Sunday, July 28, 2013

A Race to Save the Orange by Altering Its DNA

Brilliant piece on the importance of genetically modified food for our survival and the planet's - A Must Read!!
  • The disease that sours oranges and leaves them half green, already ravaging citrus crops across the world, had reached the state’s storied groves. Mr. Kress, the president of Southern Gardens Citrus, in charge of two and a half million orange trees and a factory that squeezes juice for Tropicana and Florida’s Natural, sat in silence for several long moments. “O.K.,” he said finally on that fall day in 2005, “let’s make a plan.” If he had had more time, Mr. Kress could have waited for the orange to naturally evolve resistance to the bacteria known as C. liberibacter asiaticus. That could happen tomorrow. Or it could take years, or many decades. Or the orange in Florida could disappear first. Mr. Kress’s DNA candidate would have to fight off the bacteria or the insect.
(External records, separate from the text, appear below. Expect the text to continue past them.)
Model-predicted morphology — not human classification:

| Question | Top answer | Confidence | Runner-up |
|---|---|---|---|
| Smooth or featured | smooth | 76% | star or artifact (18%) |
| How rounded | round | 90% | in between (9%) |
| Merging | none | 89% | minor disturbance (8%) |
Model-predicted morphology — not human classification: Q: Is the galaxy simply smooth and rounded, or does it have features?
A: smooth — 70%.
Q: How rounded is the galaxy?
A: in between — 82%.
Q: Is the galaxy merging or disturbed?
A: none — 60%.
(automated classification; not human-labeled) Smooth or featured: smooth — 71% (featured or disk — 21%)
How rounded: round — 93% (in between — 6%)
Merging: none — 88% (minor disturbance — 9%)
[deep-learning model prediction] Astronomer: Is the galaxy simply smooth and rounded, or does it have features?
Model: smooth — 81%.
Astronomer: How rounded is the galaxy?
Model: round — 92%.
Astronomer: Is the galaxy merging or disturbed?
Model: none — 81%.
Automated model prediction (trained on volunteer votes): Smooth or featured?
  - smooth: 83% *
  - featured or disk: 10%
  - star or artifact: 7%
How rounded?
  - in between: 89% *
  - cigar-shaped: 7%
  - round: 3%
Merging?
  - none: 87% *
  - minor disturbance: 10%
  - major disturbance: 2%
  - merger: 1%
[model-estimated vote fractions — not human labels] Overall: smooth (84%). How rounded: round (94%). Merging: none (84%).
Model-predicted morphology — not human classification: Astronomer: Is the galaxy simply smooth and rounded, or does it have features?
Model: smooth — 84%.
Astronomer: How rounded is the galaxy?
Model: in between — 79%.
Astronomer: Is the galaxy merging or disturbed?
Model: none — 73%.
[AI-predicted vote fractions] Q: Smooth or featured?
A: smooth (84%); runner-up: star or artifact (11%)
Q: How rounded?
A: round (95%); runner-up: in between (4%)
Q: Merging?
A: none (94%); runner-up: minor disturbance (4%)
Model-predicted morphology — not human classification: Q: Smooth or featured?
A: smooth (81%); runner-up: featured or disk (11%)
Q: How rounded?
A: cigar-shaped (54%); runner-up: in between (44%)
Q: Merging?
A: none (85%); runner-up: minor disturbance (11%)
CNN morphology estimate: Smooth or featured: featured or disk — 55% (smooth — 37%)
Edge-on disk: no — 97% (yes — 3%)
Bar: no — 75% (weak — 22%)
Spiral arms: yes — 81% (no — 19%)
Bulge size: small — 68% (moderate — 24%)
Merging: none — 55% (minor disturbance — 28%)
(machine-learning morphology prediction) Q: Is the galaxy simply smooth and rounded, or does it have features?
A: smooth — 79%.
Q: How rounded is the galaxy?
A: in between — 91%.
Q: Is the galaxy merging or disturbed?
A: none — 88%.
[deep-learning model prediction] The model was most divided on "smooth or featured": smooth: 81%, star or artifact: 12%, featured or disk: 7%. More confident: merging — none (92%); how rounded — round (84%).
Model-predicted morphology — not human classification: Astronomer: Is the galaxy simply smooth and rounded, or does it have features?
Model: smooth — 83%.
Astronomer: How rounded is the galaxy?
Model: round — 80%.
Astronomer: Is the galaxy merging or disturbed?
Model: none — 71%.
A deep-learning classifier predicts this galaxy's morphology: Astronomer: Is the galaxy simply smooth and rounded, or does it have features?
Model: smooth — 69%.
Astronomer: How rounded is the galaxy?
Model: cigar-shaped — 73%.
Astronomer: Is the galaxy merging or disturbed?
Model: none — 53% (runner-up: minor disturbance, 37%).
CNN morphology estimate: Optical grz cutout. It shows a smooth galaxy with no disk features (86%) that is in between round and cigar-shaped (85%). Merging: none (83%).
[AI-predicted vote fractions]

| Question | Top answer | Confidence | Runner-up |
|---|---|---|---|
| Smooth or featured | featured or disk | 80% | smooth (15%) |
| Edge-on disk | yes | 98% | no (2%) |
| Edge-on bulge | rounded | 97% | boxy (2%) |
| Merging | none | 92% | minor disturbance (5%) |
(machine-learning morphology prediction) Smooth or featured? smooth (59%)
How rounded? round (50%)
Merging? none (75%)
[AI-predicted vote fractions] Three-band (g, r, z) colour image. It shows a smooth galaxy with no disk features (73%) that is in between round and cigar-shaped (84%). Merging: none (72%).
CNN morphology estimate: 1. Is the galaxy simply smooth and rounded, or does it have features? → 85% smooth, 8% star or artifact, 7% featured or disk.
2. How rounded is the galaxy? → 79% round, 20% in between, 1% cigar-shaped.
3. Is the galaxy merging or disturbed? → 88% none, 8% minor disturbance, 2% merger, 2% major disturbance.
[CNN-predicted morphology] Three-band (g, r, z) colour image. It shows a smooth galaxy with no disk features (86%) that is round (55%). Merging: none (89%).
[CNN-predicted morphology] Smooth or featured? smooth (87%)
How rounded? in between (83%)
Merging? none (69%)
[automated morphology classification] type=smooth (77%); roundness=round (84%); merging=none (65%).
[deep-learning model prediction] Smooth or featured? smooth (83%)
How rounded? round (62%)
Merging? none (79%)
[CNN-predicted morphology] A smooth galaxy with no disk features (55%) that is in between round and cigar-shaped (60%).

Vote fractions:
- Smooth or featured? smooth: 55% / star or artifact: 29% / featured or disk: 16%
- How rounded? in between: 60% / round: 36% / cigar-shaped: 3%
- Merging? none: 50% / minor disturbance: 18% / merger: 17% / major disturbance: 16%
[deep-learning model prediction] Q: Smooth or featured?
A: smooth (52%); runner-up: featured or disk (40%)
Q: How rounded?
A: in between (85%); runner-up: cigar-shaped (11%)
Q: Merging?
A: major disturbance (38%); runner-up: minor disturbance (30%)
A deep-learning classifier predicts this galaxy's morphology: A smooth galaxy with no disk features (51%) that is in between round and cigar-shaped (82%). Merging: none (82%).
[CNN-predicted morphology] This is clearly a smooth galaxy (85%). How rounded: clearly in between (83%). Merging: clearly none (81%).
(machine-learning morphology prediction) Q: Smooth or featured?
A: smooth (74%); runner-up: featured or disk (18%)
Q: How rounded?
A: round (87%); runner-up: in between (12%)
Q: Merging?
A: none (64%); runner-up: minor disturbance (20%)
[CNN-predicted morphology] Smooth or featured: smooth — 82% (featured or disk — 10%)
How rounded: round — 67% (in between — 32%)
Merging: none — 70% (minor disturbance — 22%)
As for public acceptance, he told his industry colleagues, “We can’t think about that right now.”
  • Even in the heyday of frozen concentrate, the popularity of orange juice rested largely on its image as the ultimate natural beverage, fresh-squeezed from a primordial fruit. But the reality is that human intervention has modified the orange for millenniums, as it has almost everything people eat. Before humans were involved, corn was a wild grass, tomatoes were tiny, carrots were only rarely orange and dairy cows produced little milk. The orange, for its part, might never have existed had human migration not brought together the grapefruit-size pomelo from the tropics and the diminutive mandarin from a temperate zone thousands of years ago in China. And it would not have become the most widely planted fruit tree had human traders not carried it across the globe.
  • A second contender, Erik Mirkov of Texas A&M University, was further along with trees he had endowed with a gene from spinach — a food, he reminded Mr. Kress, that “we give to babies.” The gene, which exists in slightly different forms in hundreds of plants and animals, produces a protein that attacks invading bacteria. Even so, Dr. Mirkov faced skepticism from growers. “Will my juice taste like spinach?” one asked. “Will it be green?” wondered another. 
  • “This gene,” he invariably replied, “has nothing to do with the color or taste of spinach. Your body makes very similar kinds of proteins as part of your own defense against bacteria.”
It's ridiculous to fear of GM Orange when most of us don't know anything about how Orange juice is processed; check this book fascinating book Squeezed: What You Don’t Know About Orange Juice by Alissa Hamilton

In the 1980s Tropicana coined the phrase “not from concentrate” to distinguish its pasteurized orange juice from the cheaper reconstituted “from concentrate” juice that began appearing alongside it in the refrigerator section of supermarkets. The idea was to convince consumers that pasteurized orange juice is a fresher, overall better product and therefore worth the higher price. It worked. Over the next five years sales of Tropicana’s pasteurized juice doubled and profits almost tripled.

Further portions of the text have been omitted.